* _Electronic design automation data_
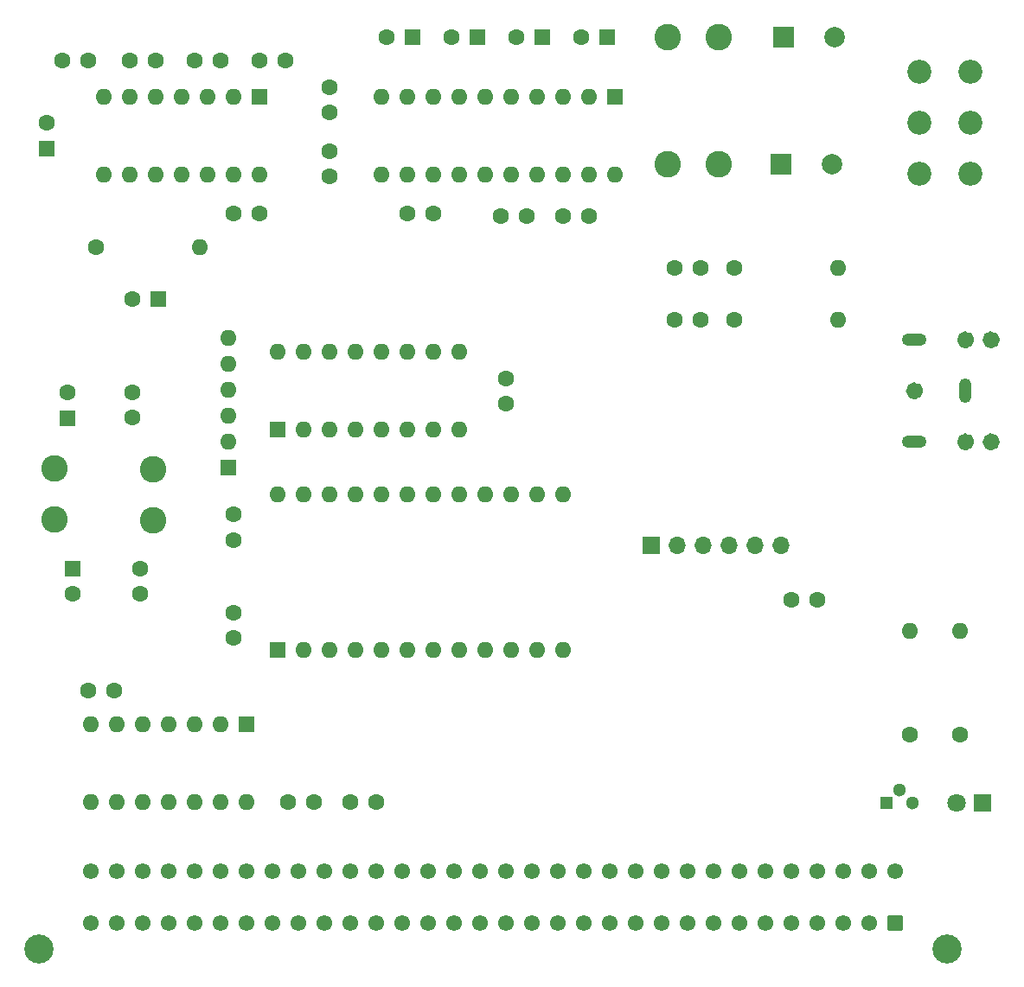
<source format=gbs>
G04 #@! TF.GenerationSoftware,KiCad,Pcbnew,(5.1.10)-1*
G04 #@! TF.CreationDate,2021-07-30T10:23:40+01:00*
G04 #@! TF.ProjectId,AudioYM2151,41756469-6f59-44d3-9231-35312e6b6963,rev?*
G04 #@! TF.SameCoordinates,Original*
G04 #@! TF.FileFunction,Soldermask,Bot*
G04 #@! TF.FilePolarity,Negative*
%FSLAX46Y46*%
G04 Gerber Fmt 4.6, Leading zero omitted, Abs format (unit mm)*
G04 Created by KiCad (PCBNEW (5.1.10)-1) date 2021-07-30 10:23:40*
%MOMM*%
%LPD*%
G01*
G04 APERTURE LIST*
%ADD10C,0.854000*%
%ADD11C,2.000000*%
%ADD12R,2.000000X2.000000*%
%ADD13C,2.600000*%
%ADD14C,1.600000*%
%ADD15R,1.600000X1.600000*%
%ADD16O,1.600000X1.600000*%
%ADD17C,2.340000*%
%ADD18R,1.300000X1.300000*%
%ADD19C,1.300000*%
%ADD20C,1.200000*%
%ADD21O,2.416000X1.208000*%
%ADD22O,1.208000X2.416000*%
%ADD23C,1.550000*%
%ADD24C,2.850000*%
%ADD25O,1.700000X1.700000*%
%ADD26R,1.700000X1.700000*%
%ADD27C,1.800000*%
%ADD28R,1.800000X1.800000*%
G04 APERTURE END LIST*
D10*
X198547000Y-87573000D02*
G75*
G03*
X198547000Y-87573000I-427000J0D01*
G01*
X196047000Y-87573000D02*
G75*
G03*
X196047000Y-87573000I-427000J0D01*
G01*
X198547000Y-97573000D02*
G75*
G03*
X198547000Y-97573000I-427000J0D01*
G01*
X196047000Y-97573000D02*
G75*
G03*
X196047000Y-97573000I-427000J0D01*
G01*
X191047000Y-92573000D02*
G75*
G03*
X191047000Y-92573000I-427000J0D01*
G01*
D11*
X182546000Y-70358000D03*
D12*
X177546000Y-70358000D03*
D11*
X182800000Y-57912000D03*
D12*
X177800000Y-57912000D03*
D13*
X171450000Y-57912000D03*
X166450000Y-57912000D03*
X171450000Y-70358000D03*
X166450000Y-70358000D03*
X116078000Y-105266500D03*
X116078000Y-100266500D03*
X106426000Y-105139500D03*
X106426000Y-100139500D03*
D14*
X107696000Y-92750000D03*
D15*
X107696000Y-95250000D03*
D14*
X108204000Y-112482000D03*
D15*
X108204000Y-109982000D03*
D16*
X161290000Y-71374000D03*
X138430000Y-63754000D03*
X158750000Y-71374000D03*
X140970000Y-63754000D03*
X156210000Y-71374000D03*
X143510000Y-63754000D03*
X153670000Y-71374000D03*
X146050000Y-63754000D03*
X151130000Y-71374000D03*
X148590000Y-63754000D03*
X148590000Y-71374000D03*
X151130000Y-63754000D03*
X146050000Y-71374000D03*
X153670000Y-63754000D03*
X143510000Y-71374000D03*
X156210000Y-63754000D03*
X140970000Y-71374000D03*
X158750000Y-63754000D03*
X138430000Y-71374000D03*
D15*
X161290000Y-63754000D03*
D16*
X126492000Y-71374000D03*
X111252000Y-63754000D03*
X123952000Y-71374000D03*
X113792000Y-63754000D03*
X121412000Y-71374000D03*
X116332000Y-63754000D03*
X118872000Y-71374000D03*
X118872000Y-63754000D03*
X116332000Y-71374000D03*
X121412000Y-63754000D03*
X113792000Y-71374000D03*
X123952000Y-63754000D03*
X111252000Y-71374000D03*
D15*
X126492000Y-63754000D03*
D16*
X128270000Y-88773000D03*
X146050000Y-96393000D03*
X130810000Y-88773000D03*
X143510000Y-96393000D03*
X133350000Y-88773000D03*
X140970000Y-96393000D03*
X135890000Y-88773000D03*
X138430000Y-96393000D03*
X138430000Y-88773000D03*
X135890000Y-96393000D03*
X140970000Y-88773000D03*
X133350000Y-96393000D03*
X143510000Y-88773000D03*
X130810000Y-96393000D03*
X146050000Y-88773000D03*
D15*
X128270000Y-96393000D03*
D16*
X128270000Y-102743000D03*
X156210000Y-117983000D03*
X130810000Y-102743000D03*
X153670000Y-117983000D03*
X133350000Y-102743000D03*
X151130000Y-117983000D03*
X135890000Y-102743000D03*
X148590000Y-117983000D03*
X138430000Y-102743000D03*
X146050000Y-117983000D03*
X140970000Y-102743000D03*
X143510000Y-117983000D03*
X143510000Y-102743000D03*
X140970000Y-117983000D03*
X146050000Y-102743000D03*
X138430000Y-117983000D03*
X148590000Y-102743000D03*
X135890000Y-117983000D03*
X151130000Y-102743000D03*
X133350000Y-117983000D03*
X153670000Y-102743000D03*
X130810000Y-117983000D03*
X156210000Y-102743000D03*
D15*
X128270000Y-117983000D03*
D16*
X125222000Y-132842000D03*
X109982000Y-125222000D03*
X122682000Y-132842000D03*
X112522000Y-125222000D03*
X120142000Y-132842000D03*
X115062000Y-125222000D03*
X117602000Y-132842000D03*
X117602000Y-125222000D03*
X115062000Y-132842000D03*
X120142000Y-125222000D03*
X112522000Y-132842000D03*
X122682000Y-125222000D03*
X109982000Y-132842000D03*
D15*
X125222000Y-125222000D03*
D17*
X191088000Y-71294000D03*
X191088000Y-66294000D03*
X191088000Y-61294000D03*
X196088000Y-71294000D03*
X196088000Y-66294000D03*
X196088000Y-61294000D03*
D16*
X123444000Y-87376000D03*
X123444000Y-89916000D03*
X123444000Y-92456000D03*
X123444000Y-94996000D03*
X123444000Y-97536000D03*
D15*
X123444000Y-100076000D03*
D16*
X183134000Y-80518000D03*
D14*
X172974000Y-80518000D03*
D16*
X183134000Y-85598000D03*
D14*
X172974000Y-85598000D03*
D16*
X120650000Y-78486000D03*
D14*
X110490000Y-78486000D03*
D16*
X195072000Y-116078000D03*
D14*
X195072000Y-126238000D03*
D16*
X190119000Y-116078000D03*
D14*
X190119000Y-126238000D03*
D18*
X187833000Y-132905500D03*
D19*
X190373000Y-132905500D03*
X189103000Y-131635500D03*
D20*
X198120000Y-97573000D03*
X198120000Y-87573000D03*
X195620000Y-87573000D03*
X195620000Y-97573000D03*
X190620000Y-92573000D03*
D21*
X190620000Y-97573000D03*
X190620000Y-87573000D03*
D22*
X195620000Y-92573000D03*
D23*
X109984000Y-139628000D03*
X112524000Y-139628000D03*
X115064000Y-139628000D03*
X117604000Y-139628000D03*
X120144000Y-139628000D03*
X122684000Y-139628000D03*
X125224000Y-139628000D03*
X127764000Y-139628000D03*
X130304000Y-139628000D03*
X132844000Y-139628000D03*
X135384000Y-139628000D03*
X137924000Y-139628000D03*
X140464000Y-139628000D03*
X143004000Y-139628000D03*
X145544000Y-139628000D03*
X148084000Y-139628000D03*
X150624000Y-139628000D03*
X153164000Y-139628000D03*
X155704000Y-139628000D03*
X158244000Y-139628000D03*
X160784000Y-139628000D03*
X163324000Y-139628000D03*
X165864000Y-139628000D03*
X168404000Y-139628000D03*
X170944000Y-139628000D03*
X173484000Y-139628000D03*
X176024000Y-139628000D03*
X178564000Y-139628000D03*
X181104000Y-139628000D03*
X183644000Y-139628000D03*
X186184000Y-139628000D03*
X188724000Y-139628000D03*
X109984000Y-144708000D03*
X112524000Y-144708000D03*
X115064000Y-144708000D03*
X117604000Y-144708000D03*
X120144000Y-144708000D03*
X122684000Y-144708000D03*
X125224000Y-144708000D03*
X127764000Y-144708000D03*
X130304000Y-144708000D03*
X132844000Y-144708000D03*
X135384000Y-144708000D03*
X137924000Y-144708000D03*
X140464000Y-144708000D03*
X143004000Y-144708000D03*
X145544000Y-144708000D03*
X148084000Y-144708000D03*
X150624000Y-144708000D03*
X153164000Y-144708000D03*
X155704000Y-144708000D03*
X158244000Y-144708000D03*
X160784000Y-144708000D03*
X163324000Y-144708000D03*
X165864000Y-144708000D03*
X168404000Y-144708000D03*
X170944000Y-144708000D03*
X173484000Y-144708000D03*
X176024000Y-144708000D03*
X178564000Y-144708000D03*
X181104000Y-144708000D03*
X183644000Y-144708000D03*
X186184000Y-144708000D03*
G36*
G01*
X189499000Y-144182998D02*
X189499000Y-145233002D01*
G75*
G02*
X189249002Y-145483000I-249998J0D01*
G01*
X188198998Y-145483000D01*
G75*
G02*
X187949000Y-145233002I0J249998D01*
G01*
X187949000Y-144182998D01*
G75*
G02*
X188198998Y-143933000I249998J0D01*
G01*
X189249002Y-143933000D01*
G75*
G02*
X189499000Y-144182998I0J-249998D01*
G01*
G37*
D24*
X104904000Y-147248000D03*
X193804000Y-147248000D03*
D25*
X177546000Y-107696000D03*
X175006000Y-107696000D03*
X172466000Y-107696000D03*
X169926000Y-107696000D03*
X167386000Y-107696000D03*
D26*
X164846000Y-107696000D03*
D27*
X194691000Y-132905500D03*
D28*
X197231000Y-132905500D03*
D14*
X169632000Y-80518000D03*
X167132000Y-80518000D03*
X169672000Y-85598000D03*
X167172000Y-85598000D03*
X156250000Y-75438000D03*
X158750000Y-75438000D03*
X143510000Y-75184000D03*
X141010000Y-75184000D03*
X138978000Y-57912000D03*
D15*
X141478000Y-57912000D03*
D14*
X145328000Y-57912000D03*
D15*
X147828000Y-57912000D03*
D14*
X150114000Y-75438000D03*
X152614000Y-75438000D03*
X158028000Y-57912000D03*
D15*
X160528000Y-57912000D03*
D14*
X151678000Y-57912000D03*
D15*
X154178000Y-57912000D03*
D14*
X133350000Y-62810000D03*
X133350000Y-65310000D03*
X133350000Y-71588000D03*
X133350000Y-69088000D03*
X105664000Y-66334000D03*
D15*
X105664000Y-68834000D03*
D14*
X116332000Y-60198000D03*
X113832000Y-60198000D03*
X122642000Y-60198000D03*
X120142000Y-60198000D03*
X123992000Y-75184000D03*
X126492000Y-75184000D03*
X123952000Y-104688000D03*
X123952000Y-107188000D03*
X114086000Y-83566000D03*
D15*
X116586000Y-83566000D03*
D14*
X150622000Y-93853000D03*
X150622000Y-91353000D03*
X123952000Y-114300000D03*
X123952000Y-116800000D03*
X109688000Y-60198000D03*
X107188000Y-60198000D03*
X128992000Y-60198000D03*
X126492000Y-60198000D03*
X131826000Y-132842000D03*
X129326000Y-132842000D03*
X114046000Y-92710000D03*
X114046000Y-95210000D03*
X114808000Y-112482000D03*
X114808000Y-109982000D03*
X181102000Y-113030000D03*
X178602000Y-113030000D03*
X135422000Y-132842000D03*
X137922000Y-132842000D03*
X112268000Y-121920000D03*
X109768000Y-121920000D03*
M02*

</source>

==

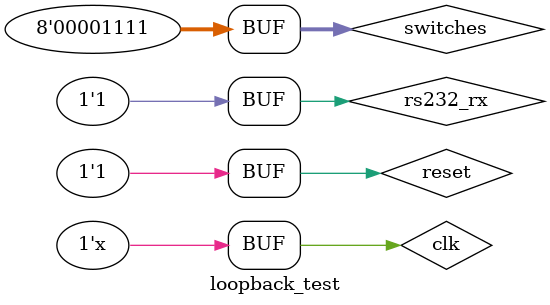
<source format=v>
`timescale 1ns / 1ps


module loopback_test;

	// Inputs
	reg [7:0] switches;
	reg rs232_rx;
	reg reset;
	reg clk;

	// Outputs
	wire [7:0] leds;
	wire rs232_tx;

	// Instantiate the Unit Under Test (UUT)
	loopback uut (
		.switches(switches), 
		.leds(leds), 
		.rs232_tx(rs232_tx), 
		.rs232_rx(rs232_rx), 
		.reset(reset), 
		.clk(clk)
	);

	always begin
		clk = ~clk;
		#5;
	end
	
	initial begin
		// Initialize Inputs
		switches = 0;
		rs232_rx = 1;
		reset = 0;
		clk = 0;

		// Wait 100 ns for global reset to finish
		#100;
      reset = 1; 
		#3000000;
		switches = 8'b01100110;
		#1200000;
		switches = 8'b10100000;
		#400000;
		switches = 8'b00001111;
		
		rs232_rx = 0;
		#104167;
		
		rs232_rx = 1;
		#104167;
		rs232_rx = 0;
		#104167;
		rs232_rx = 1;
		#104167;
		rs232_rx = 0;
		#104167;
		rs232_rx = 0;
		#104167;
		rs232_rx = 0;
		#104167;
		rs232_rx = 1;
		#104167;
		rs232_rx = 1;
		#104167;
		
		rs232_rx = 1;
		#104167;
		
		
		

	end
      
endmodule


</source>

* * *

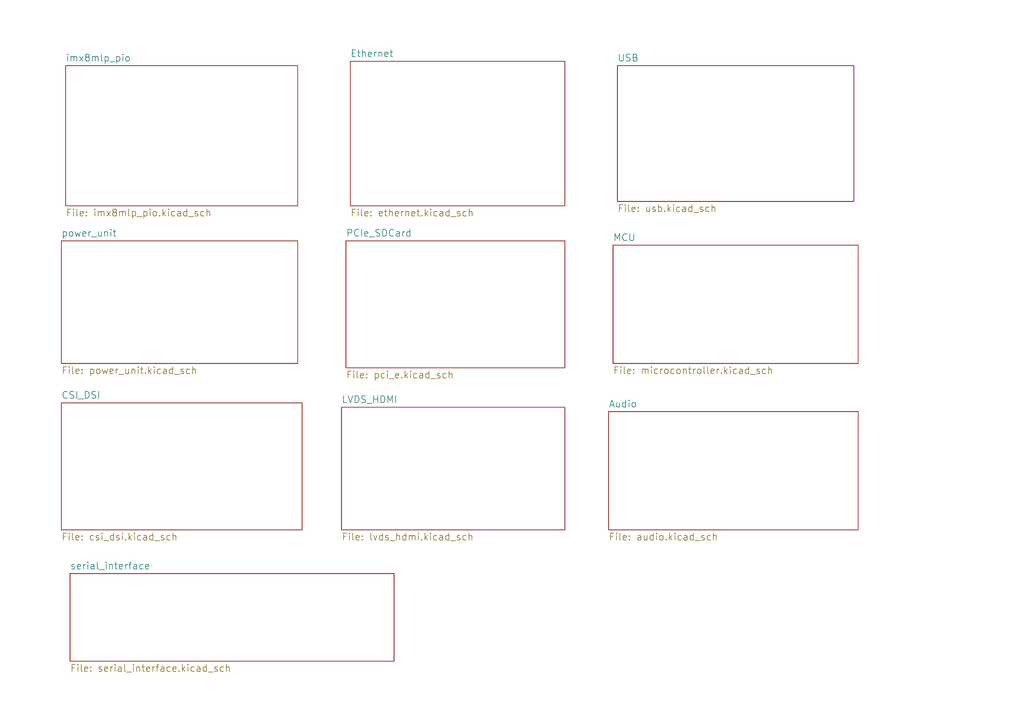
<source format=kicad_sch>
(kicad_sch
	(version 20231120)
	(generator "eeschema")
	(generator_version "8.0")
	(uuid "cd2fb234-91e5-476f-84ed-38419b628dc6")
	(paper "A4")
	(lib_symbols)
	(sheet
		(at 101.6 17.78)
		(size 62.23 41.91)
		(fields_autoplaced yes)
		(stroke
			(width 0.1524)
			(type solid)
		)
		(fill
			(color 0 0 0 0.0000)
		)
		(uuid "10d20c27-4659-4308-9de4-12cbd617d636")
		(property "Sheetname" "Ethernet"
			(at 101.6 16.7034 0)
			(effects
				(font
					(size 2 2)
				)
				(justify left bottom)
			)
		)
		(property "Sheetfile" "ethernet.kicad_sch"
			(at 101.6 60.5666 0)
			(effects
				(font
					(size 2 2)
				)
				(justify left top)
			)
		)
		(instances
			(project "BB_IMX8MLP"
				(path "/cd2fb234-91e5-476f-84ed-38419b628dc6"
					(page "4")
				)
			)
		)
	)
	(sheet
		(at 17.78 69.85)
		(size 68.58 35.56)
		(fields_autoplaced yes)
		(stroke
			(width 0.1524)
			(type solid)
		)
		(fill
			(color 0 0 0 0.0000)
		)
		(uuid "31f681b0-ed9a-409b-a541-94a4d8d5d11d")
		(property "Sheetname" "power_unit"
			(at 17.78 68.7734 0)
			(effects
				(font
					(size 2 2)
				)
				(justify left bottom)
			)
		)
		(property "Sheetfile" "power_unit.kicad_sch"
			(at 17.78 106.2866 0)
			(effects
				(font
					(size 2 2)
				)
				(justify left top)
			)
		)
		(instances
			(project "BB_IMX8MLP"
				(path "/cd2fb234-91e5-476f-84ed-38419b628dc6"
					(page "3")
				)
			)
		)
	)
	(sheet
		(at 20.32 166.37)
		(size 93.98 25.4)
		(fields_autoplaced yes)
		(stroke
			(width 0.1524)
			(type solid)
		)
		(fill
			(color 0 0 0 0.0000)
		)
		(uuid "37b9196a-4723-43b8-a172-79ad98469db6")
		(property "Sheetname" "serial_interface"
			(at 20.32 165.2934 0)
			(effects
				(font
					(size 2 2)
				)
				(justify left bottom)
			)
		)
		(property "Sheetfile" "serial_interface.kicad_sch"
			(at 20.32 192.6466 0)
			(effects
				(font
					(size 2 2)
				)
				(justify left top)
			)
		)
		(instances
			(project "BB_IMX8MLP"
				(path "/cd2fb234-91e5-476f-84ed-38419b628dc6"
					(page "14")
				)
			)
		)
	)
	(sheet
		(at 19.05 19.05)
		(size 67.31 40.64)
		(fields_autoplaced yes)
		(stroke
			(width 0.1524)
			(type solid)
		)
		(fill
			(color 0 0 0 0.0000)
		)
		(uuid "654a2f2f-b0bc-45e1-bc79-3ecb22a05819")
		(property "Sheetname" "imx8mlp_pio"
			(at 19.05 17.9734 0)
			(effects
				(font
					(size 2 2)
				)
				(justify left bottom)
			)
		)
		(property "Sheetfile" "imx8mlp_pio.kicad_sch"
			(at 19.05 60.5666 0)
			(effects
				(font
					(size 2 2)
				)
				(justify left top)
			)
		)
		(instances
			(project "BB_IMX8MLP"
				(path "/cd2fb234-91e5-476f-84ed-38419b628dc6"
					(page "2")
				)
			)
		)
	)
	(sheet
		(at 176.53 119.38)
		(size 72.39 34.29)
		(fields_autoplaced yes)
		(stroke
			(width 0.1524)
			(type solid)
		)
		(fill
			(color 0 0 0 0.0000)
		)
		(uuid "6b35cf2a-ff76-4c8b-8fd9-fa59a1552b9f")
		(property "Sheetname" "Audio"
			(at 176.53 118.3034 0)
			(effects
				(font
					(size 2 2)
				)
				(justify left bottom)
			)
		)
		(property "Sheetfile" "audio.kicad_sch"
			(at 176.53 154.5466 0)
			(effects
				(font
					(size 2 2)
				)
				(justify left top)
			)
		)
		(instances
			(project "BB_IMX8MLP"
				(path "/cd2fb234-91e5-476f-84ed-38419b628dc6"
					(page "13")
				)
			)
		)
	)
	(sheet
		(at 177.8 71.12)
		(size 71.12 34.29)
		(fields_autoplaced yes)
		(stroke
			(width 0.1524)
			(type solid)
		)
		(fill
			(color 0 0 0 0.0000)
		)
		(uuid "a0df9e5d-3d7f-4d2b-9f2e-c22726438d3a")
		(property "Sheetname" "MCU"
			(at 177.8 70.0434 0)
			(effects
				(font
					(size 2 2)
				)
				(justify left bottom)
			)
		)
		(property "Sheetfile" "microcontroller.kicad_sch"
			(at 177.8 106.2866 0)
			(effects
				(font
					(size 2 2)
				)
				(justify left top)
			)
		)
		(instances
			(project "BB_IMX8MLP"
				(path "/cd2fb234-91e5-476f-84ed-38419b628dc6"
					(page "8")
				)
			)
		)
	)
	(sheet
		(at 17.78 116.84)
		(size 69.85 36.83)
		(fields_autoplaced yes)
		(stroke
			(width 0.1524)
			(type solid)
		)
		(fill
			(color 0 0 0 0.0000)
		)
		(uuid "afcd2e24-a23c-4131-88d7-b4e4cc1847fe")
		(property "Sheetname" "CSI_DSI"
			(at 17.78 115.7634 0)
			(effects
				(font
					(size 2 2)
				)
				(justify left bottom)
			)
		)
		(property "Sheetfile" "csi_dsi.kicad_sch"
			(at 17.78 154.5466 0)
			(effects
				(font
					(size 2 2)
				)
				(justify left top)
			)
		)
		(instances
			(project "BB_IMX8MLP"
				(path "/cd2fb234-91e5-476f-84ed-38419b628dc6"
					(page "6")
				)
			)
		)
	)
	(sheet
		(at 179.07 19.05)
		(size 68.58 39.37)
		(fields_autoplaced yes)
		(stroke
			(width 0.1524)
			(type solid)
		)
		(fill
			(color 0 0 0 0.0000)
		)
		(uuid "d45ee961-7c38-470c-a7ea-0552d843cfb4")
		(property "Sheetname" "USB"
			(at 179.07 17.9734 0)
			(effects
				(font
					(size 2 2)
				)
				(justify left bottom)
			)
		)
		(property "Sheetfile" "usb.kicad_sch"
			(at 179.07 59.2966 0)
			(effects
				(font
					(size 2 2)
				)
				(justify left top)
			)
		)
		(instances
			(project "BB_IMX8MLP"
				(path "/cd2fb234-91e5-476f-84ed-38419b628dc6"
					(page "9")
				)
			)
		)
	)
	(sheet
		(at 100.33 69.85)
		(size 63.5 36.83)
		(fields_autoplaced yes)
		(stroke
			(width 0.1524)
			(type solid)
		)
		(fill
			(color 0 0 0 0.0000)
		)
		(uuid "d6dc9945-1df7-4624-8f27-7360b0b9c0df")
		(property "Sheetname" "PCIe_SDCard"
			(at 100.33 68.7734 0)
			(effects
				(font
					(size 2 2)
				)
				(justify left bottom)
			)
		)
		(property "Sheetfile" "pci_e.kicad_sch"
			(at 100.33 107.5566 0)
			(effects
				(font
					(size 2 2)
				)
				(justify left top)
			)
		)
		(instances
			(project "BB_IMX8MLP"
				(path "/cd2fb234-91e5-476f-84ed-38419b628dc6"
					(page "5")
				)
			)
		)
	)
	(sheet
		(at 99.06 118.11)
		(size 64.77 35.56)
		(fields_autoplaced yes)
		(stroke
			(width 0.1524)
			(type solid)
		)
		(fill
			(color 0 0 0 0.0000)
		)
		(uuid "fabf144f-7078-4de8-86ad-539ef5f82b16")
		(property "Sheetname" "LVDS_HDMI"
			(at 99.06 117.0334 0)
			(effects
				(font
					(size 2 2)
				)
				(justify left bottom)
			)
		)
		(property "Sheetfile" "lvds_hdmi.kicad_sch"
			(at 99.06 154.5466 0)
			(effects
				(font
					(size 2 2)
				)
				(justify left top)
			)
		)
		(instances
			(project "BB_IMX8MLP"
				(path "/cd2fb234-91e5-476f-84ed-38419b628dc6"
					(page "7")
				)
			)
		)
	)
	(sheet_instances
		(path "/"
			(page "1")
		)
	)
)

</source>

* _WHAT IS BEING ASKED_
Of the entries above, transcribe exactly those lines that fall between the line containing "X148590000Y-117983000D03*" and the line containing "X165864000Y-139628000D03*", together with those two lines.

* _OUTPUT OF THE TASK_
X148590000Y-117983000D03*
X138430000Y-102743000D03*
X146050000Y-117983000D03*
X140970000Y-102743000D03*
X143510000Y-117983000D03*
X143510000Y-102743000D03*
X140970000Y-117983000D03*
X146050000Y-102743000D03*
X138430000Y-117983000D03*
X148590000Y-102743000D03*
X135890000Y-117983000D03*
X151130000Y-102743000D03*
X133350000Y-117983000D03*
X153670000Y-102743000D03*
X130810000Y-117983000D03*
X156210000Y-102743000D03*
D15*
X128270000Y-117983000D03*
D16*
X125222000Y-132842000D03*
X109982000Y-125222000D03*
X122682000Y-132842000D03*
X112522000Y-125222000D03*
X120142000Y-132842000D03*
X115062000Y-125222000D03*
X117602000Y-132842000D03*
X117602000Y-125222000D03*
X115062000Y-132842000D03*
X120142000Y-125222000D03*
X112522000Y-132842000D03*
X122682000Y-125222000D03*
X109982000Y-132842000D03*
D15*
X125222000Y-125222000D03*
D17*
X191088000Y-71294000D03*
X191088000Y-66294000D03*
X191088000Y-61294000D03*
X196088000Y-71294000D03*
X196088000Y-66294000D03*
X196088000Y-61294000D03*
D16*
X123444000Y-87376000D03*
X123444000Y-89916000D03*
X123444000Y-92456000D03*
X123444000Y-94996000D03*
X123444000Y-97536000D03*
D15*
X123444000Y-100076000D03*
D16*
X183134000Y-80518000D03*
D14*
X172974000Y-80518000D03*
D16*
X183134000Y-85598000D03*
D14*
X172974000Y-85598000D03*
D16*
X120650000Y-78486000D03*
D14*
X110490000Y-78486000D03*
D16*
X195072000Y-116078000D03*
D14*
X195072000Y-126238000D03*
D16*
X190119000Y-116078000D03*
D14*
X190119000Y-126238000D03*
D18*
X187833000Y-132905500D03*
D19*
X190373000Y-132905500D03*
X189103000Y-131635500D03*
D20*
X198120000Y-97573000D03*
X198120000Y-87573000D03*
X195620000Y-87573000D03*
X195620000Y-97573000D03*
X190620000Y-92573000D03*
D21*
X190620000Y-97573000D03*
X190620000Y-87573000D03*
D22*
X195620000Y-92573000D03*
D23*
X109984000Y-139628000D03*
X112524000Y-139628000D03*
X115064000Y-139628000D03*
X117604000Y-139628000D03*
X120144000Y-139628000D03*
X122684000Y-139628000D03*
X125224000Y-139628000D03*
X127764000Y-139628000D03*
X130304000Y-139628000D03*
X132844000Y-139628000D03*
X135384000Y-139628000D03*
X137924000Y-139628000D03*
X140464000Y-139628000D03*
X143004000Y-139628000D03*
X145544000Y-139628000D03*
X148084000Y-139628000D03*
X150624000Y-139628000D03*
X153164000Y-139628000D03*
X155704000Y-139628000D03*
X158244000Y-139628000D03*
X160784000Y-139628000D03*
X163324000Y-139628000D03*
X165864000Y-139628000D03*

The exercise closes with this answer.